§ WHAT YOU ARE ASKED TO DO
Lines in the records below that contain the word "Last" must each be copied.
##### RECORDED DATA
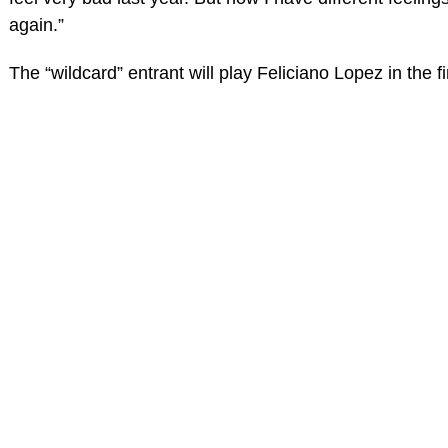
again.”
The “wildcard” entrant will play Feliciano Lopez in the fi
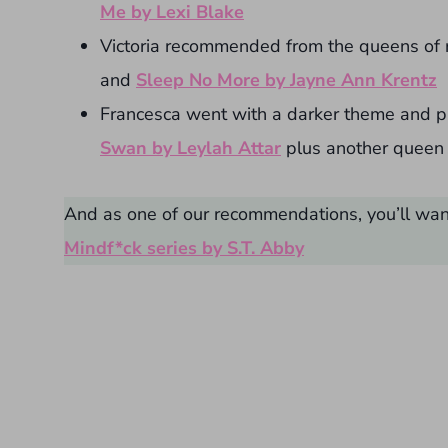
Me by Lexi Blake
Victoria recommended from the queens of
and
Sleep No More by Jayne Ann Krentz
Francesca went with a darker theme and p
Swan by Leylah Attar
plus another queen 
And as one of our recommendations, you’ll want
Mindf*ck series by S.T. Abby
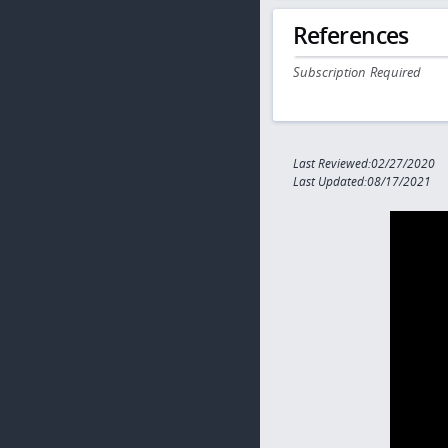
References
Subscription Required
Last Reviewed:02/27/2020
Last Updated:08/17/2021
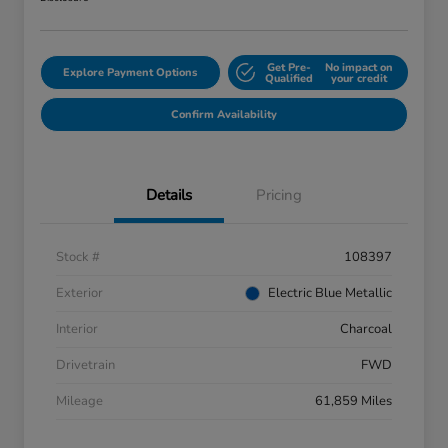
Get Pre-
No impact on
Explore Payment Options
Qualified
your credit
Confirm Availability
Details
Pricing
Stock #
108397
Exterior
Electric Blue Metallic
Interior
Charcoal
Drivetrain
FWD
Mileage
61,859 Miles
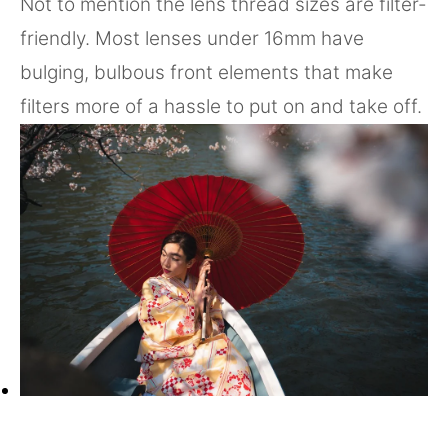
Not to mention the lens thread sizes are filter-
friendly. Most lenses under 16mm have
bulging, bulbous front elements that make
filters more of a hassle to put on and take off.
##########
§ WRITTEN SOLUTION
Last Reviewed:02/27/2020
Last Updated:08/17/2021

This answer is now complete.